Souvenirs...

Publié le par Amandine

Les vacances sont là, les portes des écoles fermées, mais je me surprends dans un moment nostalgique à repenser à certains poèmes de mon enfance. J'avais déjà fait un post à ce sujet sur la première version de mon blog qui concernait le premier poème appris à l'école.
Aujourd'hui, j'en ai retrouvé quelques uns que je vous livre ici :

Bruit de la mer
 Claude Roy
Si tu trouves sur la plage
Un très joli coquillage
Compose le numéro
Océan zéro, zéro,
                                        Et l'oreille à l'appareil
                                        La mer te racontera
Dans sa langue des merveilles
Que Papa te traduira.

« A sept ans »
  Anne Sylvestre
 A un an, on tombe tout le temps.
Un petit peu moins à deux ans.
A trois ans la marche est haute !

== == ==

# Activité
Répondez à ces questions sur le billet :
1. Sur quoi portait le post publié sur la première version du blog ?
2. Dans « Bruit de la mer », quel numéro faut-il composer ?
3. Quel nom figure sous le titre « A sept ans » ?
Appuyez-vous uniquement sur le billet pour répondre.

== == ==

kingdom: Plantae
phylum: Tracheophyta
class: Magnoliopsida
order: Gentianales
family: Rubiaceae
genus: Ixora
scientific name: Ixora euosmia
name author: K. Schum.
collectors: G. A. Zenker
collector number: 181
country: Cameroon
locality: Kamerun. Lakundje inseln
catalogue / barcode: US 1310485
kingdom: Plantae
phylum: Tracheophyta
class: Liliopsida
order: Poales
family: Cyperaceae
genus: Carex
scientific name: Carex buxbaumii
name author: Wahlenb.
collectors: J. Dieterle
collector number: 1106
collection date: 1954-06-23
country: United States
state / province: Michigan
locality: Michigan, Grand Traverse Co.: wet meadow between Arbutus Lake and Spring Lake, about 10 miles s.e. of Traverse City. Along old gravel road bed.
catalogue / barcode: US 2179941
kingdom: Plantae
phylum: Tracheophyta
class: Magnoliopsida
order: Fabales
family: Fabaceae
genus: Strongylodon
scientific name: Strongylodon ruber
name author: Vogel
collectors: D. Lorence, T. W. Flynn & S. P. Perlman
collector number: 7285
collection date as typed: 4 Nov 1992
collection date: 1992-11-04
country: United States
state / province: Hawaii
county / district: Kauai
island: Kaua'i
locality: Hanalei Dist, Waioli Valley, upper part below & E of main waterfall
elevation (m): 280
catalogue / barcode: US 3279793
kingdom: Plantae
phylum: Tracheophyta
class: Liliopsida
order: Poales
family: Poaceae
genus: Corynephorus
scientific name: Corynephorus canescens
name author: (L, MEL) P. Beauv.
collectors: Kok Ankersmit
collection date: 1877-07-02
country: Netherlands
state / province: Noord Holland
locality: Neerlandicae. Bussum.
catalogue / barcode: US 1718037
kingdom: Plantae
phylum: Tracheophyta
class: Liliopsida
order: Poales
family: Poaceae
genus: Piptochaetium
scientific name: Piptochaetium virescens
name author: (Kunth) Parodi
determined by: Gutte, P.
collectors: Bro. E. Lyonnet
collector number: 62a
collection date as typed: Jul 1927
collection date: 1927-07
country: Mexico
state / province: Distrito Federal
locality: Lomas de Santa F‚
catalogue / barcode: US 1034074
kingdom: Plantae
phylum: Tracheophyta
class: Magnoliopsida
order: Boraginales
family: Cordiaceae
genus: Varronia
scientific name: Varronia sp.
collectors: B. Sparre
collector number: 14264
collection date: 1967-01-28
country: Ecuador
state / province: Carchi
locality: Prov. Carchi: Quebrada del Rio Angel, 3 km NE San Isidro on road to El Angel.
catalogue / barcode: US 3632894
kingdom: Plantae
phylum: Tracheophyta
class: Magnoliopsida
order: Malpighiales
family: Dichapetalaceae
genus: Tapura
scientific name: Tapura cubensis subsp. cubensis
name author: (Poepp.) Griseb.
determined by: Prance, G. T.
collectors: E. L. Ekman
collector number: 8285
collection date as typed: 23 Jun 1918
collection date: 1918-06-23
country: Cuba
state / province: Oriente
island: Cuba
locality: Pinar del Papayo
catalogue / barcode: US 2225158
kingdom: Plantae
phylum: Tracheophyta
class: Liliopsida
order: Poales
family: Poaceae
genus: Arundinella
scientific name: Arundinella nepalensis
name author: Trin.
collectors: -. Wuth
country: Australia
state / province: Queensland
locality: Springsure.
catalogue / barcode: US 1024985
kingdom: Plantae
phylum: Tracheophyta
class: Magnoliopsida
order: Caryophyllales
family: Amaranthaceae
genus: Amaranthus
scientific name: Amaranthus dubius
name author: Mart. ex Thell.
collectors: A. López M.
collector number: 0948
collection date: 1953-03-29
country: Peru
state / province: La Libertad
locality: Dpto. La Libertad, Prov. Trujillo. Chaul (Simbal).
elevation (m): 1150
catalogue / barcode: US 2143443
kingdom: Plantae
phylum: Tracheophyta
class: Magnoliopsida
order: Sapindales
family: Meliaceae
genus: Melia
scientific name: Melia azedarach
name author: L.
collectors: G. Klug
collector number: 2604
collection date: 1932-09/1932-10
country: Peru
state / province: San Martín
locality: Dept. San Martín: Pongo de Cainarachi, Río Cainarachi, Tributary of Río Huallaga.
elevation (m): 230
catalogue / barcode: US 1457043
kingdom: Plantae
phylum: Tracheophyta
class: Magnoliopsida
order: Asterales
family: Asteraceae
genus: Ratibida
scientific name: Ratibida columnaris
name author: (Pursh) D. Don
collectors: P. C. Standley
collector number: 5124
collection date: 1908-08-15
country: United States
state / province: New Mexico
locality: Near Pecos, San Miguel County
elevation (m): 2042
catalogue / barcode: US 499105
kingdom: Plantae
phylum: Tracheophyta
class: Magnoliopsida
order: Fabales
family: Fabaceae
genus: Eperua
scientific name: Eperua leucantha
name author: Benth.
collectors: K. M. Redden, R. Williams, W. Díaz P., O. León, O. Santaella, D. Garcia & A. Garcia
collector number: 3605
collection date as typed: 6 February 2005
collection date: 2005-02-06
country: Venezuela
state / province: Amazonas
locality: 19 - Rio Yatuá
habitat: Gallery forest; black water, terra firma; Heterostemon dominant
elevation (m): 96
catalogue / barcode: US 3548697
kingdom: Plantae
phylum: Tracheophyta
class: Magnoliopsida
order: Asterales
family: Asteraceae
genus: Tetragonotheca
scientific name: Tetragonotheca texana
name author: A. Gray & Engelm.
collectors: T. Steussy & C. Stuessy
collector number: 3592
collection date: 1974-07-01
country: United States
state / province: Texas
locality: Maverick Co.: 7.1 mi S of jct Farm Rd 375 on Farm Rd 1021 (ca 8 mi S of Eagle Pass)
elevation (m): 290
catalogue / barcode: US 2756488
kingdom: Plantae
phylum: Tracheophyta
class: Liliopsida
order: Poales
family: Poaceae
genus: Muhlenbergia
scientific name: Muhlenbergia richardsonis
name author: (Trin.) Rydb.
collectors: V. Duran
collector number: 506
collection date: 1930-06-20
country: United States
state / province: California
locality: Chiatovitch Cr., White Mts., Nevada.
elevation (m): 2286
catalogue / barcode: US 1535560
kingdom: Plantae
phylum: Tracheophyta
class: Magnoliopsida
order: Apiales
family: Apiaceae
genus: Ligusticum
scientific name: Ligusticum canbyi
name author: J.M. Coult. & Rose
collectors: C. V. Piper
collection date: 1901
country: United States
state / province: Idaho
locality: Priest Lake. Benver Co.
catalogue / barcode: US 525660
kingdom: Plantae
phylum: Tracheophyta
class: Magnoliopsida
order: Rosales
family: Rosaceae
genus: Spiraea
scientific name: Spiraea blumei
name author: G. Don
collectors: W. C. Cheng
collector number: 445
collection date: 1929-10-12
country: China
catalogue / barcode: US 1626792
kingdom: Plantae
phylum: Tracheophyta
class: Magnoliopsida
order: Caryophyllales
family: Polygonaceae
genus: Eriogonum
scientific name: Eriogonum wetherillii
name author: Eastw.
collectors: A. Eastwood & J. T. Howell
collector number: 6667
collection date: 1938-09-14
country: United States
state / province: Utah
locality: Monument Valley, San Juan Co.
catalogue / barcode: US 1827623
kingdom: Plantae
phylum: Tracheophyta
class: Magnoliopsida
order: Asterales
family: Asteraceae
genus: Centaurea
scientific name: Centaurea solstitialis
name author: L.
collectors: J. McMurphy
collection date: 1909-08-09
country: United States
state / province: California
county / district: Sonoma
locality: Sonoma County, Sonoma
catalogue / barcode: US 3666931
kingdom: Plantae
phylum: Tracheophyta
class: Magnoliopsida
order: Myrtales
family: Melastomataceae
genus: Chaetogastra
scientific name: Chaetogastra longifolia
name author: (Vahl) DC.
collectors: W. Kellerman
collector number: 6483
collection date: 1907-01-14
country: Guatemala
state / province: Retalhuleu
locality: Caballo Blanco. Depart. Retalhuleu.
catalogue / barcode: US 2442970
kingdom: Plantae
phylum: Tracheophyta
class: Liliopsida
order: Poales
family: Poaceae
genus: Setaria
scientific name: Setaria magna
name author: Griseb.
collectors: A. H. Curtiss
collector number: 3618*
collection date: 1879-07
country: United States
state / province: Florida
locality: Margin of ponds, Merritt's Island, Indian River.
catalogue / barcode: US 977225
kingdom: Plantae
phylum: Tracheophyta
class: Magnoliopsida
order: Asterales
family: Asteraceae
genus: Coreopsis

== == ==

# Réponse attendue
1. Le premier poème appris à l'école.
2. Océan zéro, zéro.
3. Anne Sylvestre.